Here's the thing Silvers is firm on: There's more than one way to repair a bank's balance sheet. And just because TARP found a way, doesn't mean it was the right one.

The right way, according to Silvers, was modeled by the Roosevelt administration in the Great Depression. First, the federal government fires management and brings in its own auditors, so it's not dealing with anyone with a stake in the machinations that got the bank into trouble. It also explicitly guarantees the failing bank's obligations. (It almost certainly won't have to pay those obligations, but the commitment will stabilize financial markets, just as the stress tests did.) Then the government restructures the bad debt owed to the banks so the debtors actually have a realistic chance of paying it. In this case, that would've meant a massive write down of the underwater mortgages owed by millions of American households.

If this was being conducted under the old FDIC process, the bank would then be sold to a bigger competitor which would have to honor its long-term debt. But since the bank is so big and its competitors are in such disarray, that's not an option here. Instead the government would pay off the bank's debt by giving equity stakes to its long-term creditors. This would, of course, dilute the equity of the pre-existing stockholders down to almost nothing. Alternatively, the government could get really bare-knuckle and simply demand that pre-existing stockholders surrender their equity at massively reduced prices. Either way, the shareholders who were in charge of the bank when it ran itself into the ground would take massive or even total losses. But the bank would also see its balance sheet stabilized again.

Then, finally, once the bank is repaired, the government releases it to the market and sells off whatever equity stake it took to private hands.

The advantages of this alternative approach are myriad: It would've stabilized the financial markets, and punished the people responsible for the disaster. Crucially, it would also remove two enormous drags on the real economy: By eliminating so much bad housing debt, it would've helped the recovery move along faster. Instead of losing their homes and pouring so much money into the sinkhole of their mortgages, millions of Americans would've been able to get back to spending in the economy. And by quickly returning the banks to health, it would've allowed them to rapidly start supplying credit to businesses again.

"I'm not gonna stand up and say the traditional way of dealing with a banking crisis would've cost nothing," Silvers told The Week. His approach would've required, for a brief period, a much more muscular use of federal government power over the banks. "But it would've involved a lot less federal money."

This is actually where Baker and Silvers' preferred scenarios converge: Baker has also written that "it would have been best to do a bailout that imposed harsh terms on the banks," which is what Silvers is describing.

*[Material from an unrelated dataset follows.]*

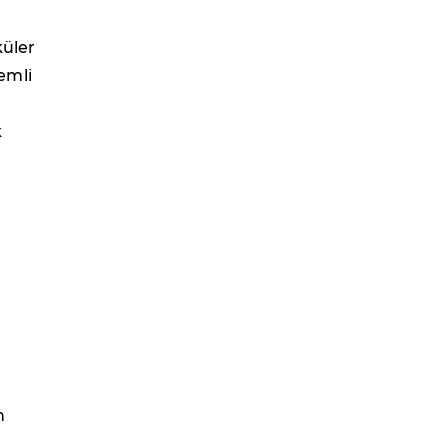
küler
emli
k
n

And again, a Roosevelt-style restructuring of the banks would almost certainly still need to be matched with that much-bigger fiscal stimulus.

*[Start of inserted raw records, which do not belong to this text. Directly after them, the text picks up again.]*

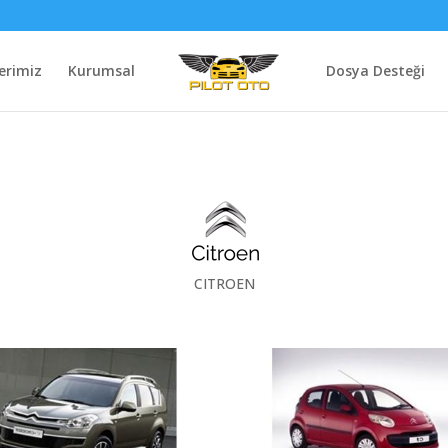
erimiz
Kurumsal
Dosya Desteği
CITROEN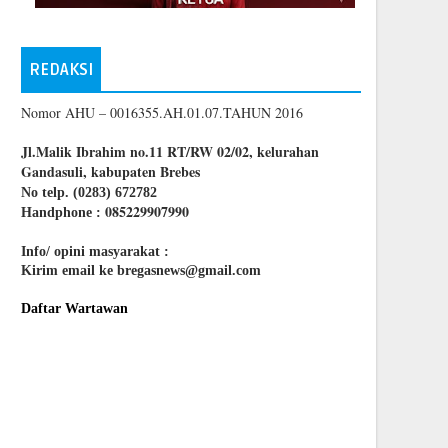
REDAKSI
Nomor AHU – 0016355.AH.01.07.TAHUN 2016
Jl.Malik Ibrahim no.11 RT/RW 02/02, kelurahan
Gandasuli, kabupaten Brebes
No telp. (0283) 672782
085229907990
Handphone :
Info/ opini masyarakat :
Kirim email ke bregasnews@gmail.com
Daftar Wartawan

At any rate, that's not the TARP we got.

Instead, Geithner preserved existing management and shareholders and then injected just enough equity to keep the banks from going under, but not enough to allow them to function or lend on their own. Fully recapitalizing the banks required that all those bad mortgages slowly be paid back at their at their full pre-crash price — or that the banks had to take people's homes in lieu of payment. Underlying this brute reality was the massive mortgage fraud documented by David Dayen and others; a veritable factory line pushing millions of people through the courts and into foreclosure, without proper documentation.

That's the key thing to understand: Under Geithner's TARP approach, returning the banks' balance sheets to health necessitated bleeding American families dry.

"Tim [Geithner] thought he was smart enough to have it both ways; that he could protect the bank executives and stockholders and get the same result when they actually restructure the banks," Silvers told The Week. "And he was wrong." That choice also goes a long way towards explaining why, even though the crisis in the financial system itself passed rather quickly, the massive collapse in employment took 10 grinding years to repair. It's why 10 million American families lost their homes, and why, almost a decade later, the bank bailouts remain a source of simmering rage, nihilism, and distrust among voters.

"It was an extremely costly mistake," Silvers concluded. "In terms of homeownership, jobs, small businesses, and perhaps most of all the American people's trust in their government."